A second aspect of the packing in the azalazines is the π interaction between the benzene rings. The geometric aspects are given in Table 3, where the perpendicular distances between the rings and the overlap are given. The overlap is given as the percentage overlap of the areas in the adjacent C6 rings. The overlap for (I,I-C) is shown in Fig. 5; the molecules assemble in stacks along the short axis. With two exceptions, the others are similar; in (I,I-A) there is no overlap, and in (I,I-B) the molecules assemble in chains rather than stacks. (Br,Cl) and (Br,Br) appear to be isostructural with each other, as do (I,Cl) and (I,Br). These similarities would require disorder in (Br,Cl) and (I,Br). In view of the disorder in all of the (X,Y) structures, no data are included here for their π overlap. However, they all appear to be similar to that shown in Fig. 5.

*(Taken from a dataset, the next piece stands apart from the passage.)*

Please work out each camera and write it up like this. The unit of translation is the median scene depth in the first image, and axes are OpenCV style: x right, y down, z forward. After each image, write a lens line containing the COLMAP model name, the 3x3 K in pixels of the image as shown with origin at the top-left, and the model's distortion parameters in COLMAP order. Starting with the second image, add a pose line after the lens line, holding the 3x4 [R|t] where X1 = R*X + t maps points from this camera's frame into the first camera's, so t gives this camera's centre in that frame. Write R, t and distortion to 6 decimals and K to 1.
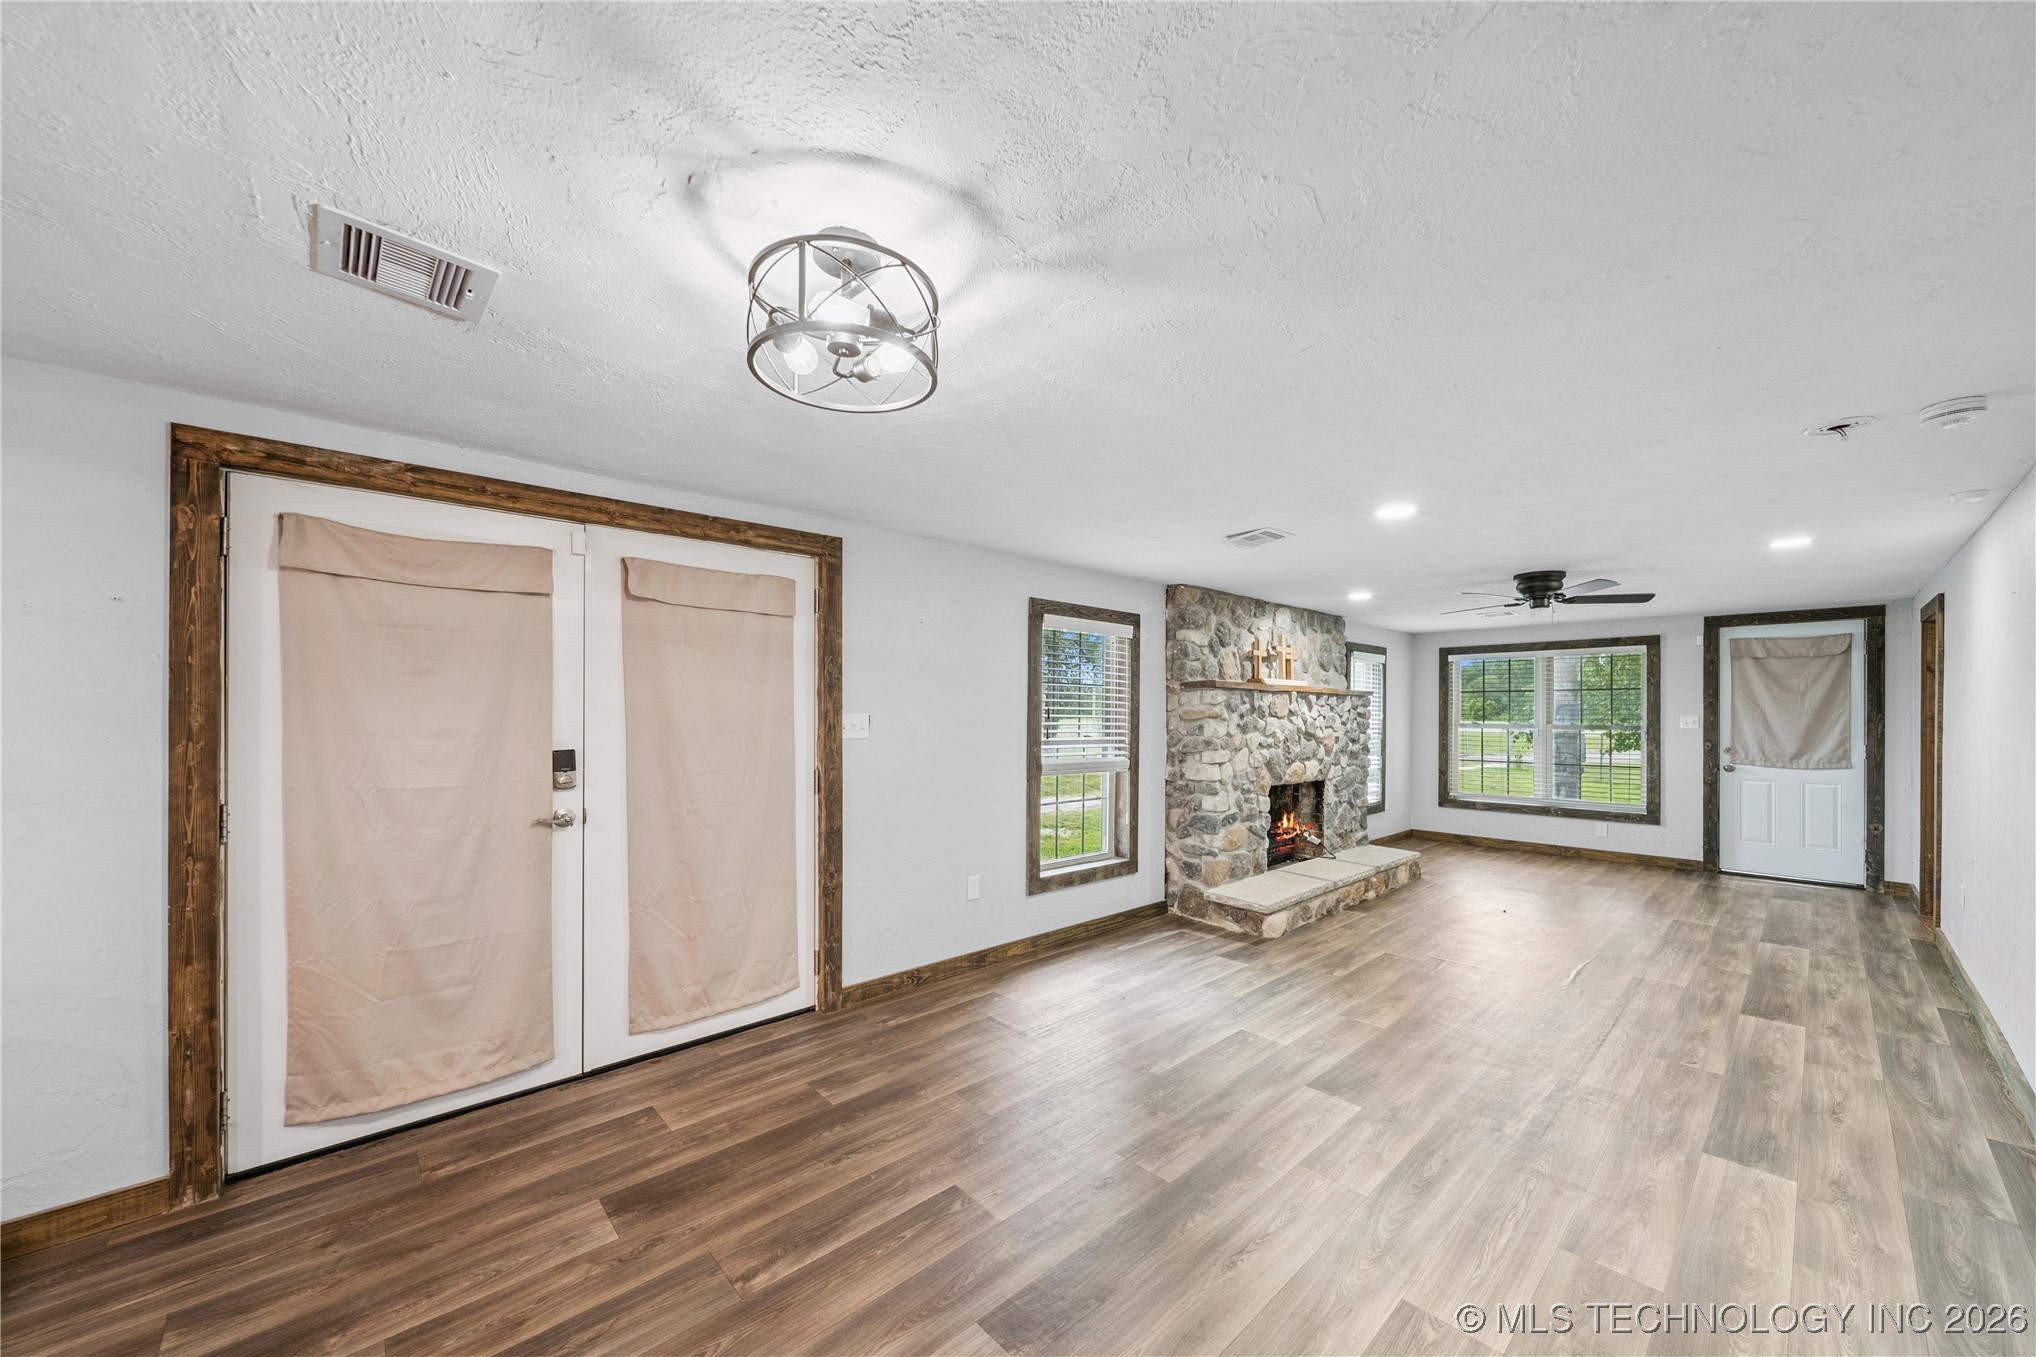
lens RADIAL K [[734.4, 0, 1014.7], [0, 734.4, 708.0], [0, 0, 1]] dist [-0.004943, -0.000326]
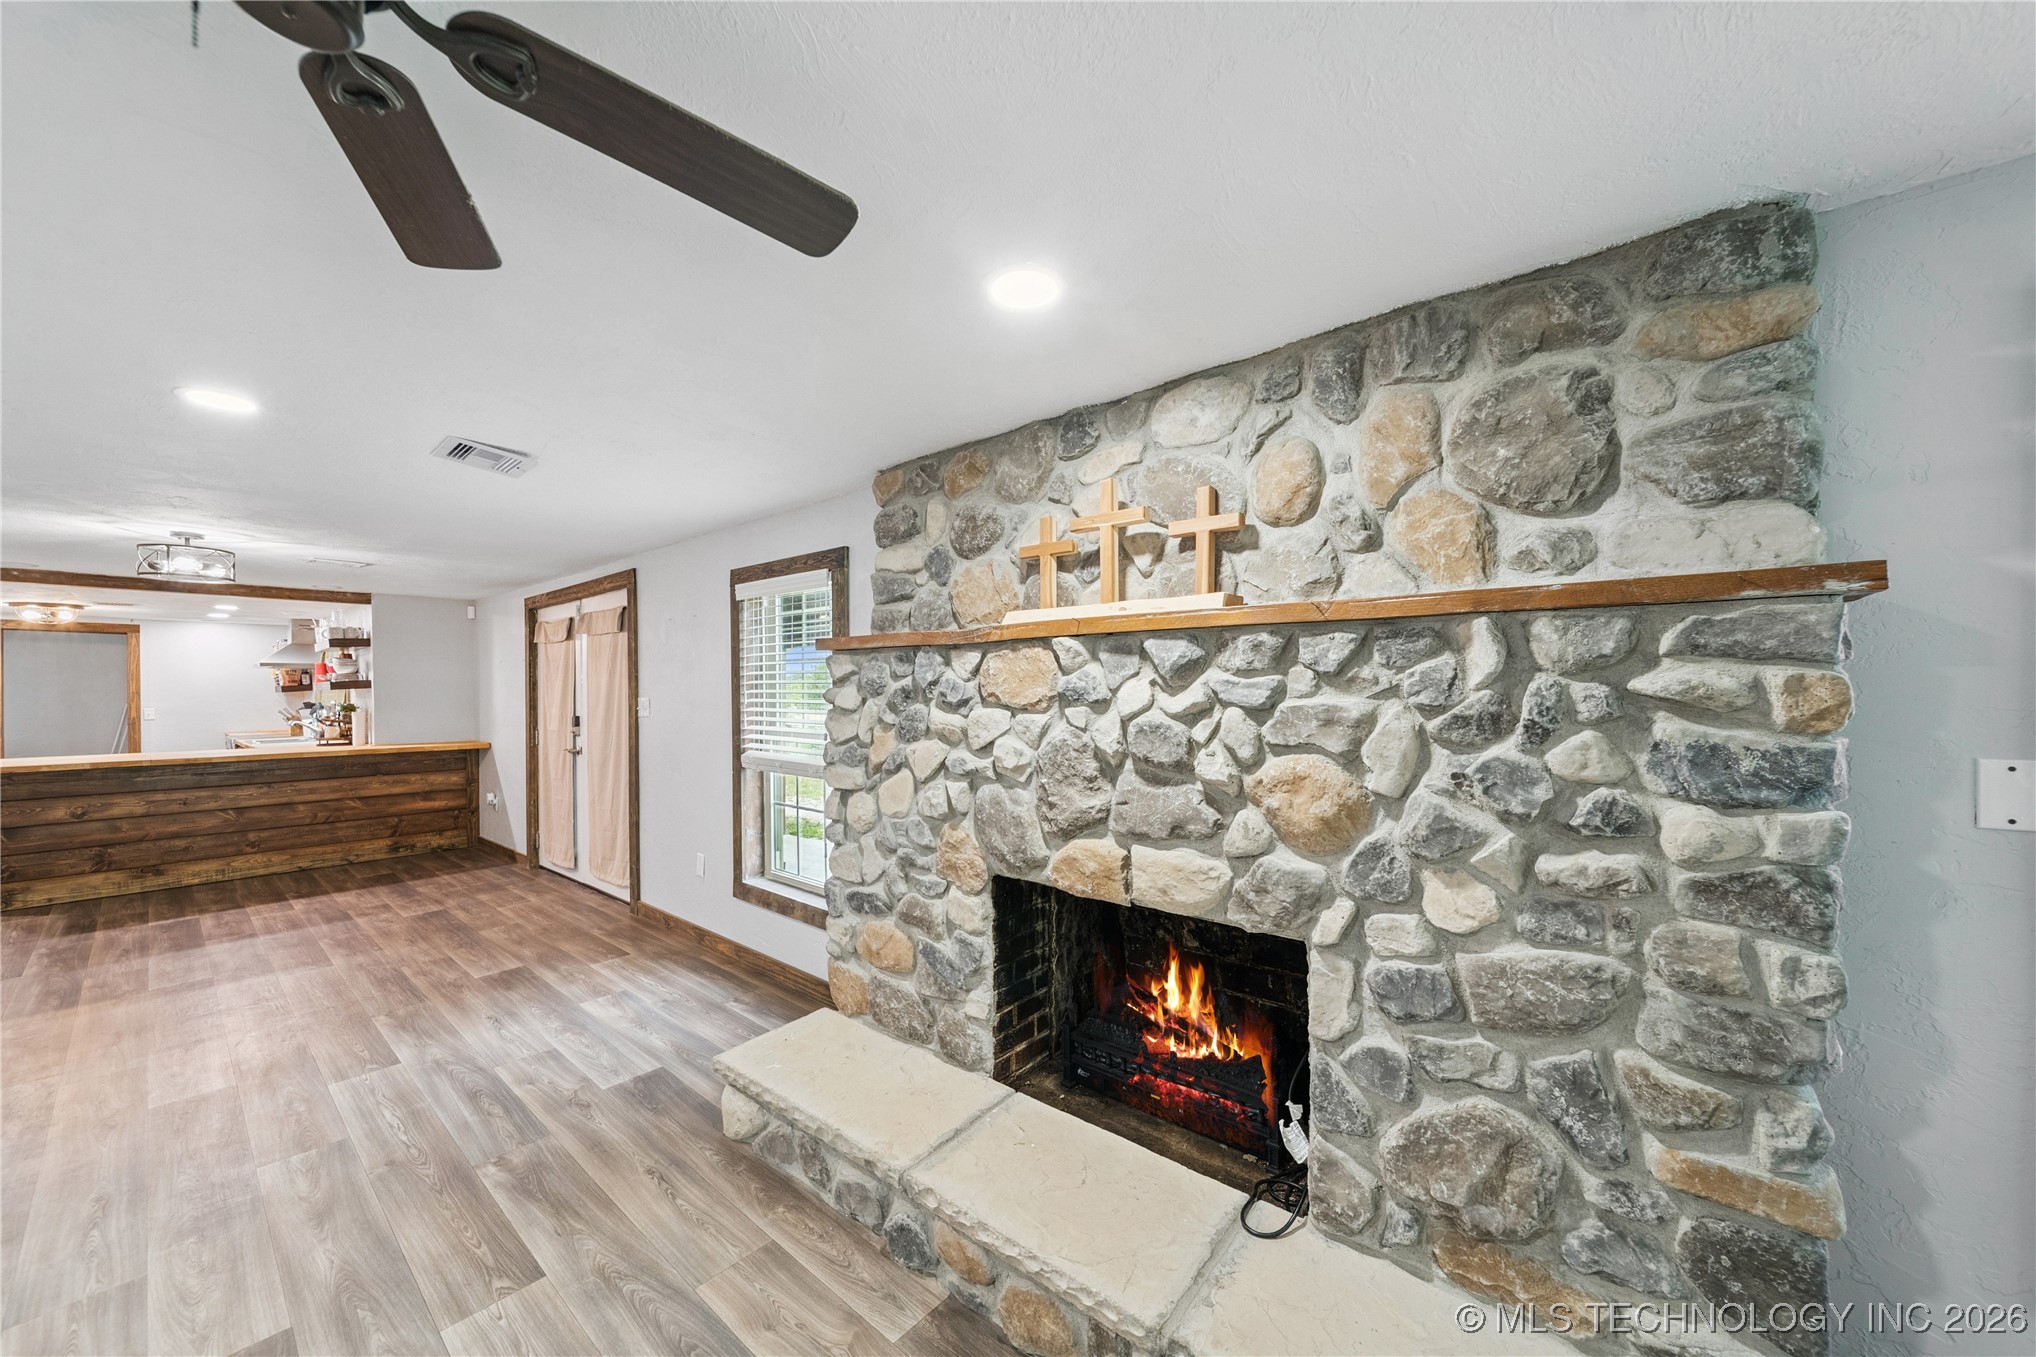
lens RADIAL K [[734.4, 0, 1014.4], [0, 734.4, 674.4], [0, 0, 1]] dist [-0.004943, -0.000326]
pose [[0.131687, -0.030707, -0.990816, 0.805590], [0.010262, 0.999509, -0.029612, 0.007723], [0.991238, -0.006268, 0.131938, 1.016289]]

The unit-cell dimensions for all of the (X,X) and (X,Y) structures are given in Table 4. The (Cl,Cl) structure is unique. (Br,Cl) and (Br,Br) are isostructural with (I,I-C). (I,Cl) and (I,Br) are isostructural only with each other. Thus there are five different structural types in this series of compounds. When three polymorphs of (I,I) were found, all the remaining compounds in Table 4 were examined to see if other polymorphs could be found. Each compound was recrystallized from acetone, benzene, methylene chloride, chloroform, carbon tetrachloride and acetonitrile. Although a variety of crystal habits were found for each compound, in no case were other polymorphs found.
Each of the five structure types in Table 4 gives a plausible packing arrangment for all of the benzalazine compounds. So this system, which involves only planar molecules, could provide a reasonable test for programs that predict crystal packing. It is surprising that in five of the six compounds no polymorphs were found, even though the search for polymorphs was not exhaustive.